The design doc covers technical decisions and architecture. This is where you answer questions like:

  • Should we use a framework? → No, pure HTML/CSS/JS is simpler for a static page
  • What font should we use? → JetBrains Mono as a stand-in for the paid Aeonik Mono
  • How do we do animations? → IntersectionObserver, not a library

It also lists risks and trade-offs:

"The contact form is client-side only. Messages aren't actually sent. Mitigation: Formspree can be added later."

4. Tasks — The "Do"

Finally, the task list breaks everything into checkboxes. Our portfolio had 49 tasks across 8 groups:

## 1. Project Setup
- [x] 1.1 Create project directory structure
- [x] 1.2 Create index.html with boilerplate
- [x] 1.3 Create styles.css
...

## 2. Design System Tokens
- [x] 2.1 Define CSS reset and base styles
- [x] 2.2 Define layout utilities
...

Each task is small enough to complete in one sitting. You check them off as you go.
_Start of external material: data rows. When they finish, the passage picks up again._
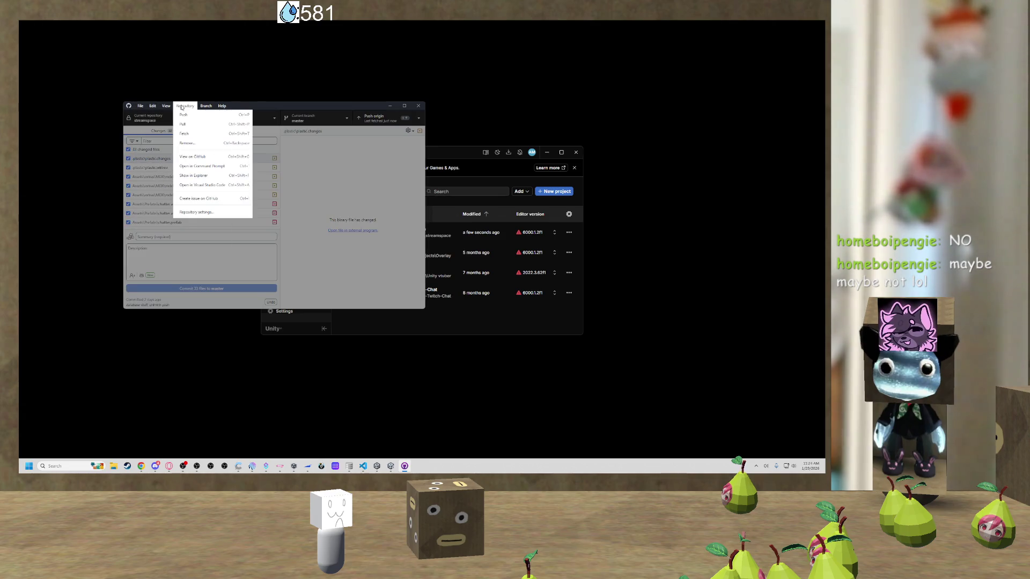
mouse_move(227, 110)
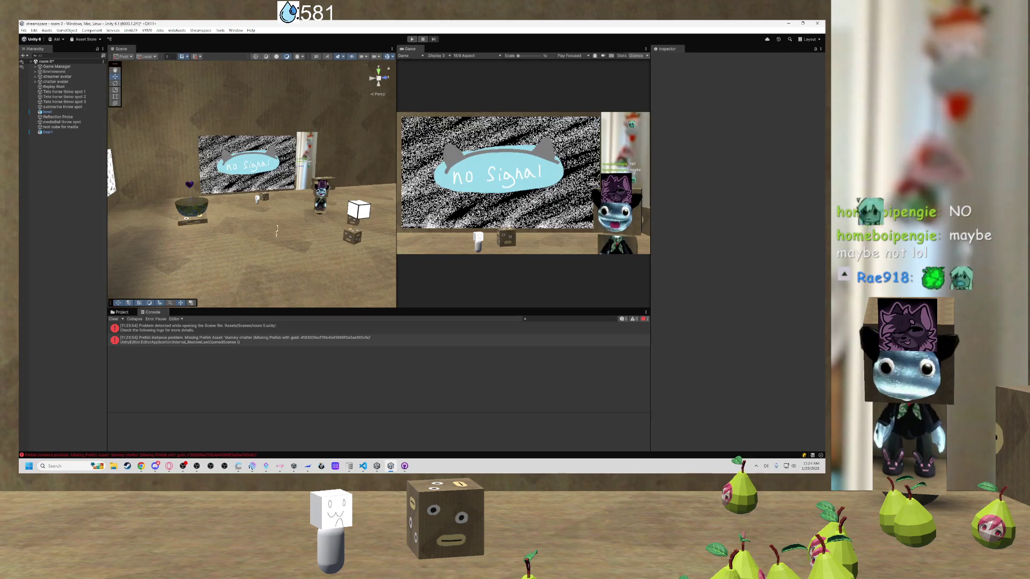
Select a floor cube and scroll the Hierarchy to locate the chatter avatar.
left_click(276, 227)
scroll(243, 232, "up", 5)
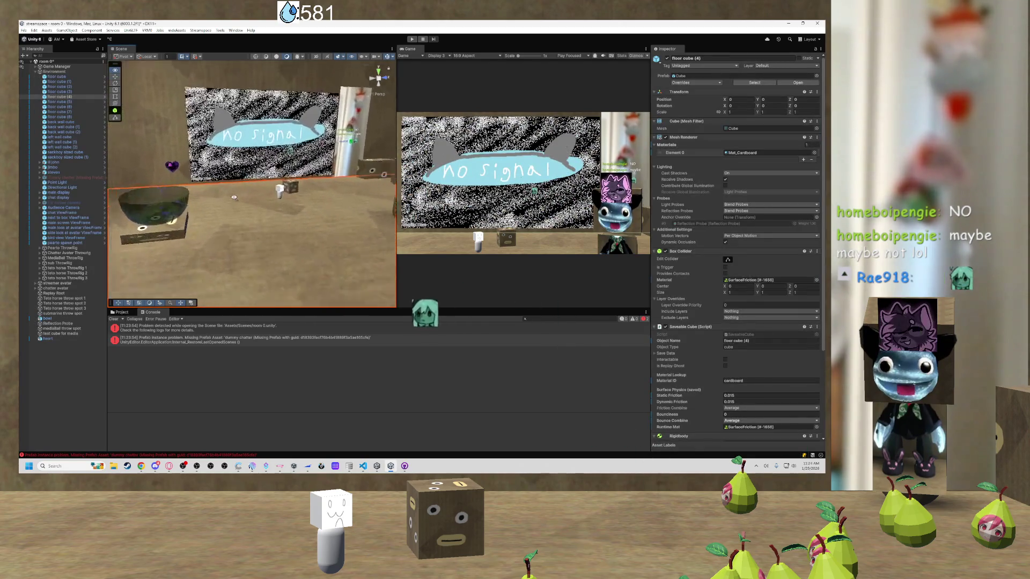
scroll(233, 198, "up", 5)
scroll(214, 198, "down", 4)
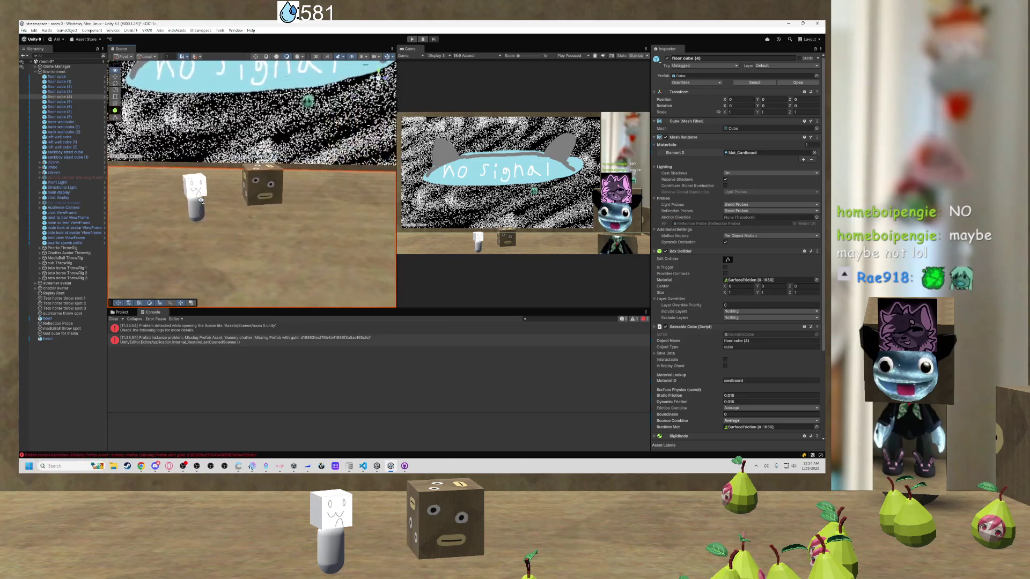
scroll(172, 199, "up", 3)
scroll(172, 199, "up", 2)
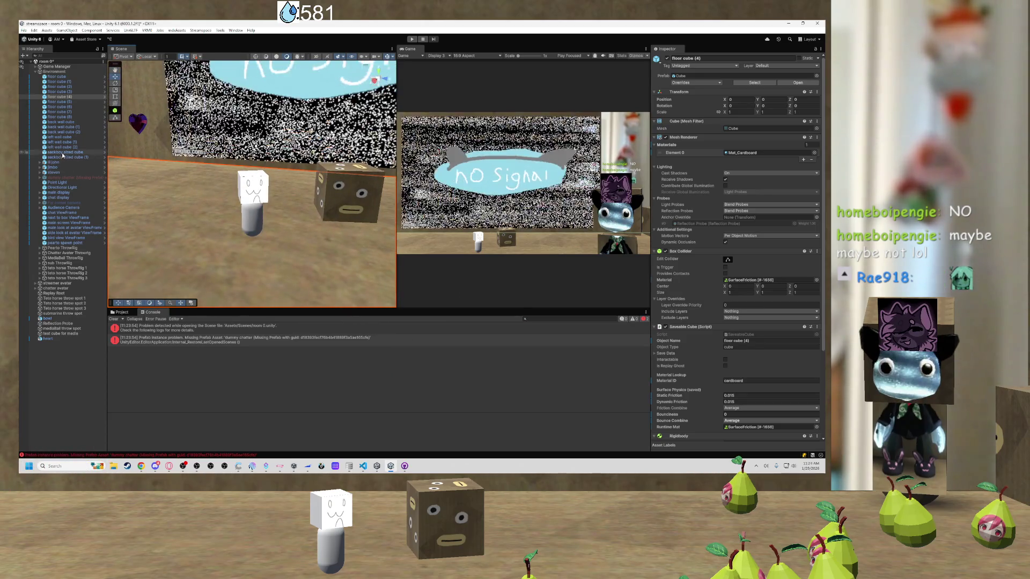
Duplicate the chatter avatar with Ctrl+D and select the new copy for renaming.
left_click(65, 288)
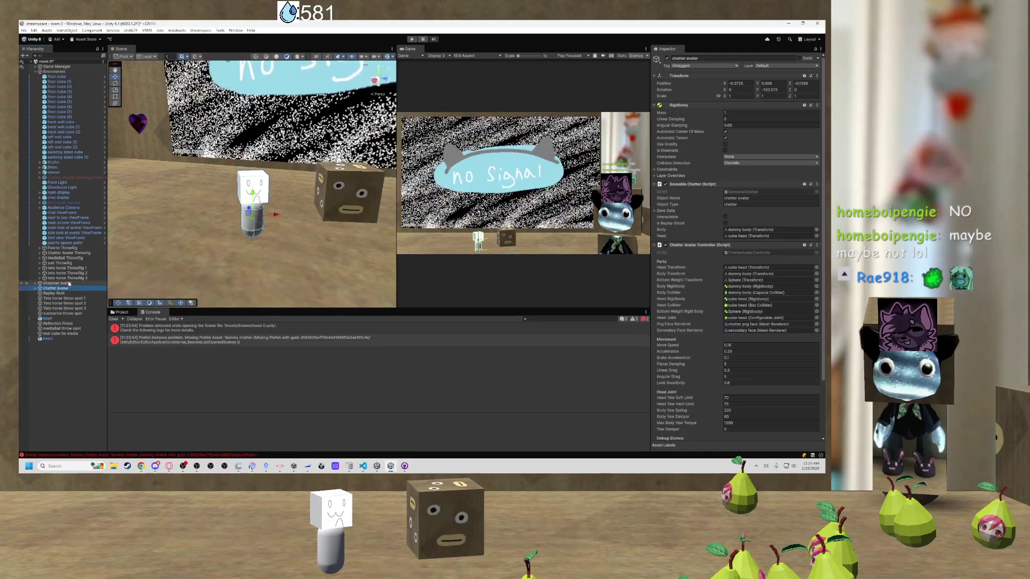
key("ctrl+d")
left_click(72, 294)
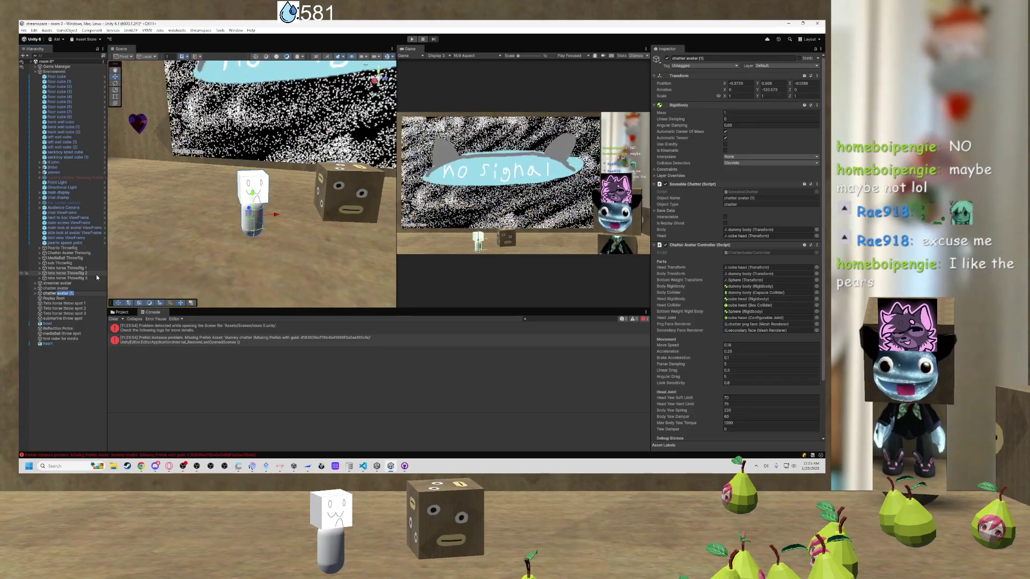
Commit the 33 changed files to master with the summary 'something idk'.
mouse_move(404, 466)
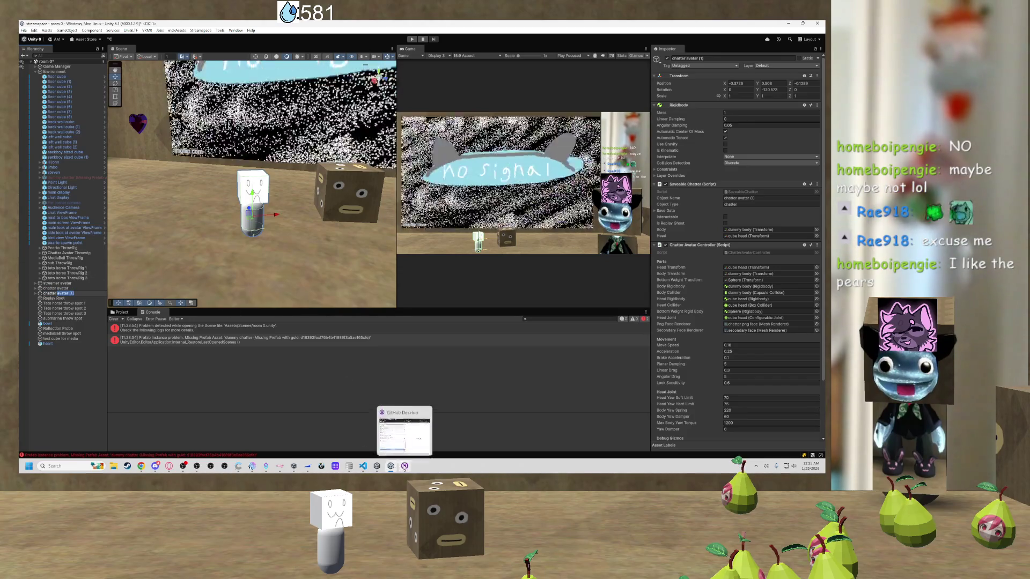
left_click(390, 429)
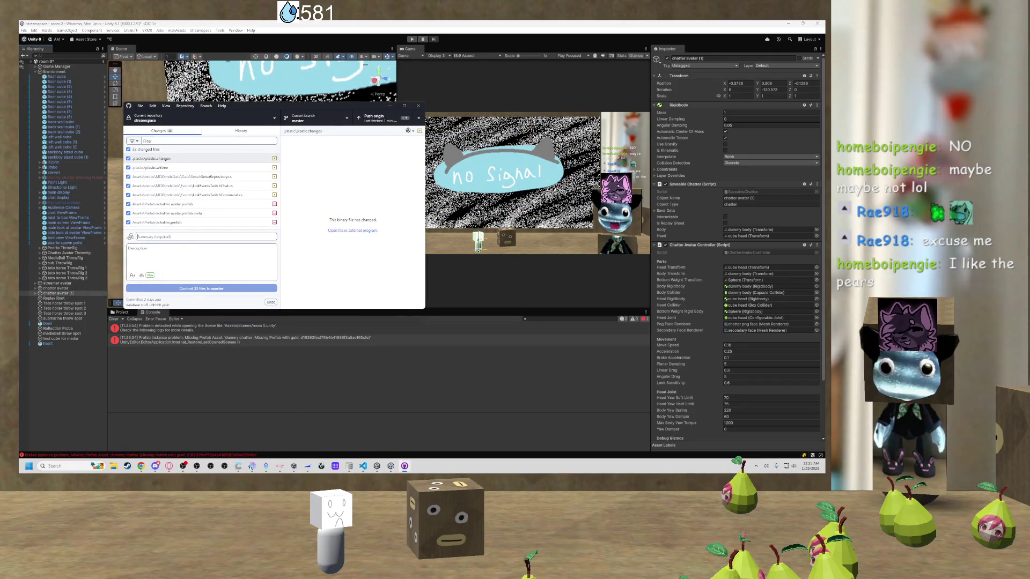
type("something idk")
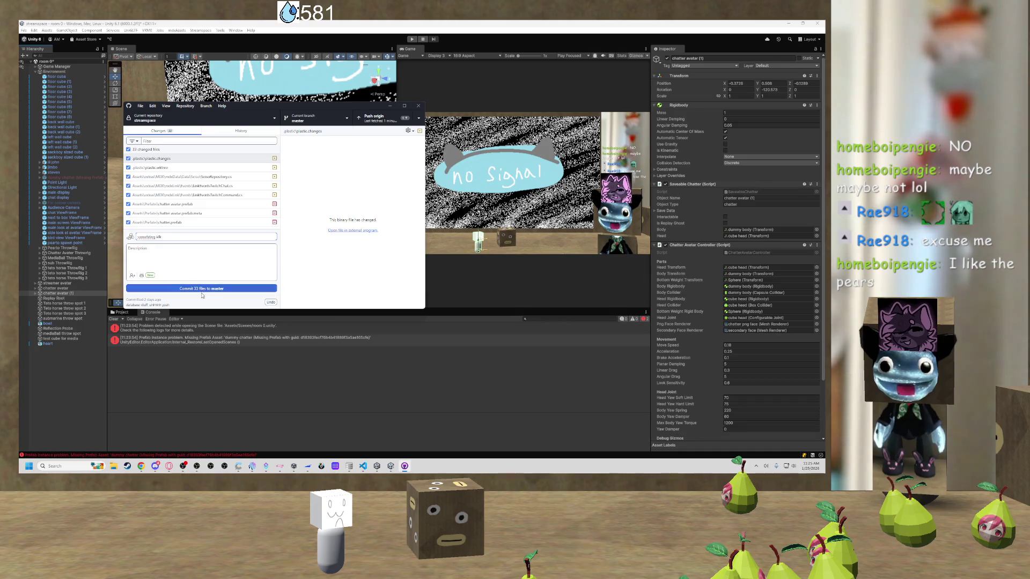
left_click(203, 290)
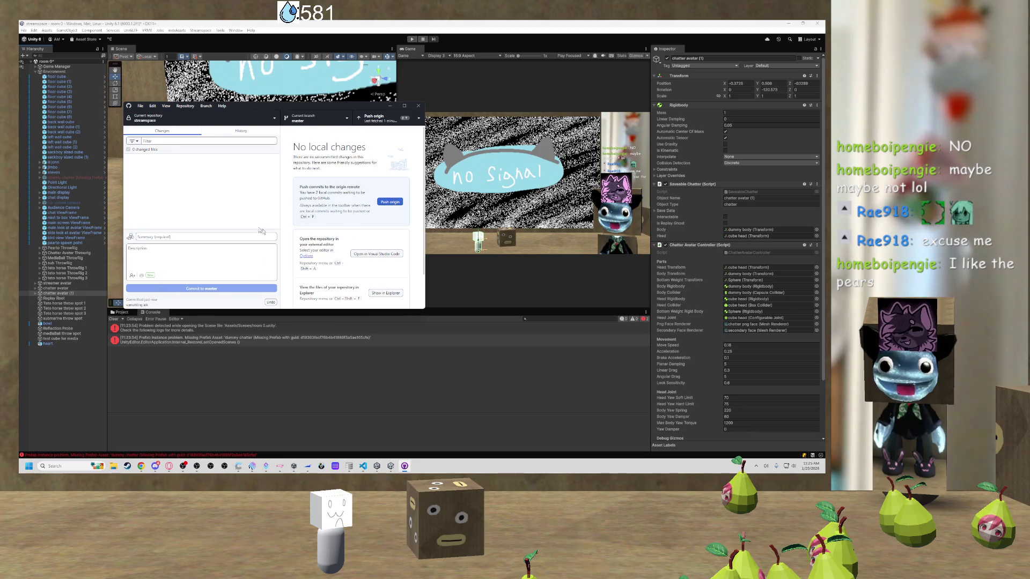
Push the new commits to origin.
scroll(373, 239, "down", 1)
scroll(373, 239, "up", 1)
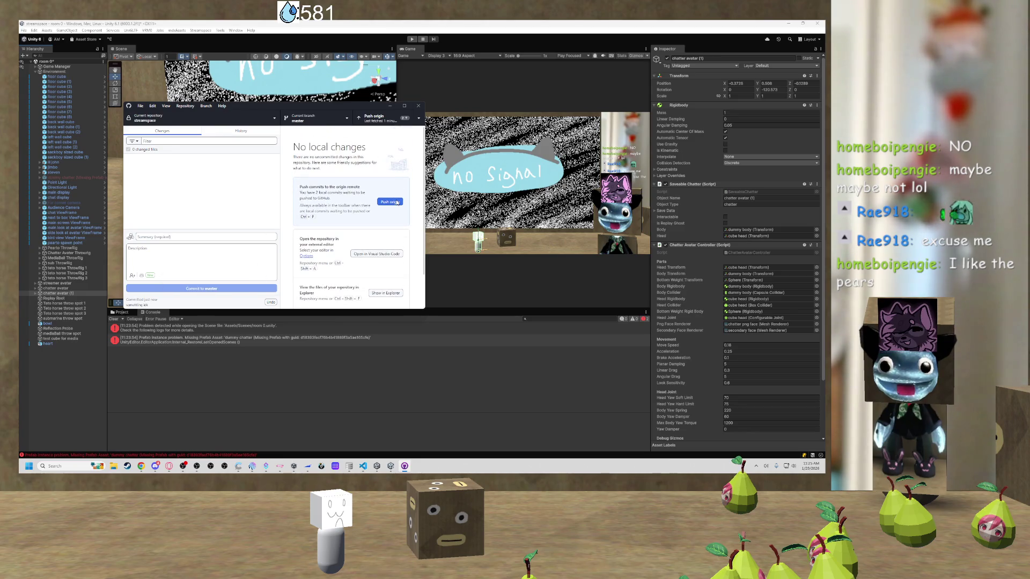
left_click(396, 202)
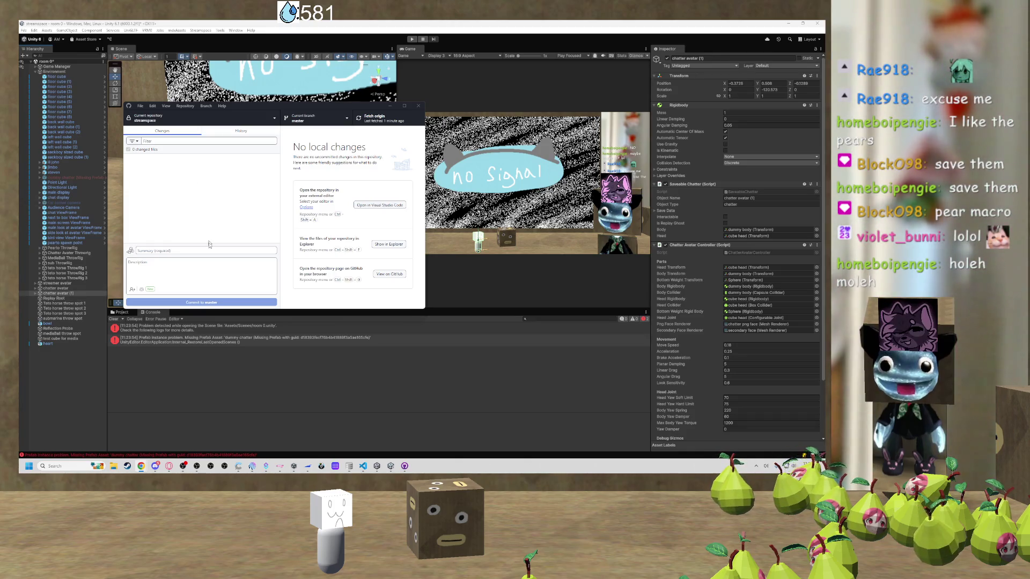
Minimize GitHub Desktop and frame dummy chatter (Missing Prefab) in the Scene view.
left_click(390, 106)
The Full Workflow in Practice

Here's exactly what we did:

1. openspec new change "portfolio-landing-page"
   → Creates a scaffold folder

2. Create proposal.md
   → What & why

3. Create 6 spec files
   → One for each capability

4. Create design.md
   → Technical decisions

5. Create tasks.md with 49 tasks
   → The implementation checklist

6. Apply (implement)
   → Write the actual code, check off tasks

7. Verify
   → Check that implementation matches specs

8. Archive
   → Move to openspec/changes/archive/

Why This Matters

Before OpenSpec, I would have just opened a code editor and started typing. The result? Probably messy code, forgotten features, and no documentation of what I built.

With OpenSpec:

  • I had a plan before I wrote a single line of code
  • Every feature was documented — if I come back in 6 months, I know exactly what I built and why
  • The specs double as test cases — I can verify my code against them
  • Changes are archived — I can look back at old proposals for reference

This post was written as part of the portfolio blog section. The OpenSpec workflow used to build this site is fully documented in the project archive at openspec/changes/archive/2026-05-17-portfolio-landing-page/.